Le tennis à votre époque et aujourd'hui : deux mondes bien distincts. Mais qu'y avait-il de moins bien à cette époque ?
La jovialité du vestiaire. Avant, on y allait comme si on était tous libres dans la caserne. On riait, on plaisantait, on discutait. Maintenant, c'est comme entrer à l'église : silence absolu, chacun dans un coin avec un, deux ou trois joueurs de son équipe. De temps en temps, on entend un « Salut », et puis si on arrive à un « Comment ça va ? », c'est le summum . Le soir, on allait dîner avec les autres, des Sud-Américains, des Français… Aujourd'hui, ils restent à la maison, Sinner cuisine. On s'est bien amusés, même si on a moins gagné et moins gagné. Ils travaillent très dur, ils s'amusent sur le terrain.
Nous avons vu vos meilleurs vœux à Panatta sur les réseaux sociaux… que vous réserve le 3 août (anniversaire de Bertolucci, ndlr ) ?

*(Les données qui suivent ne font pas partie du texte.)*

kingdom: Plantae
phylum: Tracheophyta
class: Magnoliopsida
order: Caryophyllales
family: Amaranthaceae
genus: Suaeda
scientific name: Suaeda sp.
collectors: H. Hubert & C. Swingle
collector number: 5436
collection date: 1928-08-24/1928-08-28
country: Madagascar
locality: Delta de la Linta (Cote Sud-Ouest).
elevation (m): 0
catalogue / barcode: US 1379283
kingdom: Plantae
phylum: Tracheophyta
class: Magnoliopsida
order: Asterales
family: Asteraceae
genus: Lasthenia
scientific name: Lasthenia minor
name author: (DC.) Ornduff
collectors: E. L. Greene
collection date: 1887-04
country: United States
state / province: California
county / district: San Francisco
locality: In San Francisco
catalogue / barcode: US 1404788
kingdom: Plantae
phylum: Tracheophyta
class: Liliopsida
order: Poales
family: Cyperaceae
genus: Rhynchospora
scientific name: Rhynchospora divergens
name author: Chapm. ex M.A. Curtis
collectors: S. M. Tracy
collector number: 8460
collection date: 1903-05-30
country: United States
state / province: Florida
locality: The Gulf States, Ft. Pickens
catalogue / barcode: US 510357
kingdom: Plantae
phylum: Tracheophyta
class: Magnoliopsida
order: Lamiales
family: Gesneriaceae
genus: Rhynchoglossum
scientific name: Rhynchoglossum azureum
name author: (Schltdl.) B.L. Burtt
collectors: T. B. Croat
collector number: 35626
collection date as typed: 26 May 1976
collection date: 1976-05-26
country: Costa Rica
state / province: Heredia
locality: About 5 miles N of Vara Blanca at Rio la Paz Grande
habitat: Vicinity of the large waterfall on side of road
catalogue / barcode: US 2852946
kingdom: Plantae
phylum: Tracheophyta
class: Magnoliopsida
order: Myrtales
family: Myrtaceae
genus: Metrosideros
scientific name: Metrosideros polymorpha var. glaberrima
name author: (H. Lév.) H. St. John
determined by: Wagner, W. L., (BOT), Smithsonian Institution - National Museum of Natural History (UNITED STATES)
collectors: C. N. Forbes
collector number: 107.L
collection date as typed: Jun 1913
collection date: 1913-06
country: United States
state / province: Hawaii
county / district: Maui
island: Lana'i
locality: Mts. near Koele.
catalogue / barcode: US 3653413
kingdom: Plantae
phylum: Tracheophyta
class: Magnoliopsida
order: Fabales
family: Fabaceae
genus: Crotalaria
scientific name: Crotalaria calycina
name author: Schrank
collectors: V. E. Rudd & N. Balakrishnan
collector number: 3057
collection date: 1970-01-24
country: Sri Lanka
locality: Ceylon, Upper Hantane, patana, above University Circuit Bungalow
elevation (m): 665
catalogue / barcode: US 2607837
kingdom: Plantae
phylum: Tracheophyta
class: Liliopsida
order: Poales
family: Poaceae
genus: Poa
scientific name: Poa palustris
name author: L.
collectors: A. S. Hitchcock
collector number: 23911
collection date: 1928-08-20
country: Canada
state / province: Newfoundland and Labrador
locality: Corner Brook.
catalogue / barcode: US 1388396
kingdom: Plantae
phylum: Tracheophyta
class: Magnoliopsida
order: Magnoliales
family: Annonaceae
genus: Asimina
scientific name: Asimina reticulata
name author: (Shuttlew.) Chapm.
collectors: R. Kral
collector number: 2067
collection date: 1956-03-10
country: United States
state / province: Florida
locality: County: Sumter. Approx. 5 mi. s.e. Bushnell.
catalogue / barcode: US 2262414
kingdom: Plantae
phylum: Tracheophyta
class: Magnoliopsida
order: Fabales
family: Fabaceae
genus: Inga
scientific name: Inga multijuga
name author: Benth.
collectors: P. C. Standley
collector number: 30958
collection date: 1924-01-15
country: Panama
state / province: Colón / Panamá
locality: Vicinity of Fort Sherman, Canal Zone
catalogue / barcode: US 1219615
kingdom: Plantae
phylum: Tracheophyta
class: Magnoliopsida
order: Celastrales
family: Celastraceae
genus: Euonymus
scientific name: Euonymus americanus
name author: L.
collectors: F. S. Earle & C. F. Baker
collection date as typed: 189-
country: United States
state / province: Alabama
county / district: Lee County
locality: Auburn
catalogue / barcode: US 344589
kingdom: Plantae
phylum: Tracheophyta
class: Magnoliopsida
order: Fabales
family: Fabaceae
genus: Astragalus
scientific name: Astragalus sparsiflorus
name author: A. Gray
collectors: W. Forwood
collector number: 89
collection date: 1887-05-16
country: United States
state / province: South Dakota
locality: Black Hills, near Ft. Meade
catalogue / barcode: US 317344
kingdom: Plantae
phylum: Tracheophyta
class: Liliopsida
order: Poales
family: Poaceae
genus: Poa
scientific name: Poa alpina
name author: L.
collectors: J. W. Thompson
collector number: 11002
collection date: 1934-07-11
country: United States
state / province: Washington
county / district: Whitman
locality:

Je lui ai parlé ce matin, et il m'a dit qu'il offrait une somme importante aux auteurs, aux ingénieurs du son et à ceux qui travaillent sur l'intelligence artificielle. « Préparez-vous », m'a-t-il dit.
Mais, blague à part, allez-vous fêter ça ensemble ?
Non, je n'en veux pas ! En fait, maintenant que j'y pense, je le verrai bientôt à Forte dei Marmi, vers le 20.
En parlant de Forte dei Marmi, il y a un Adriano dont le nom de famille n'est pas Panatta mais c'est son neveu... Comment le voyez-vous ?
Je ne sais pas, il faudra demander à grand-père qui ne comprend rien au tennis.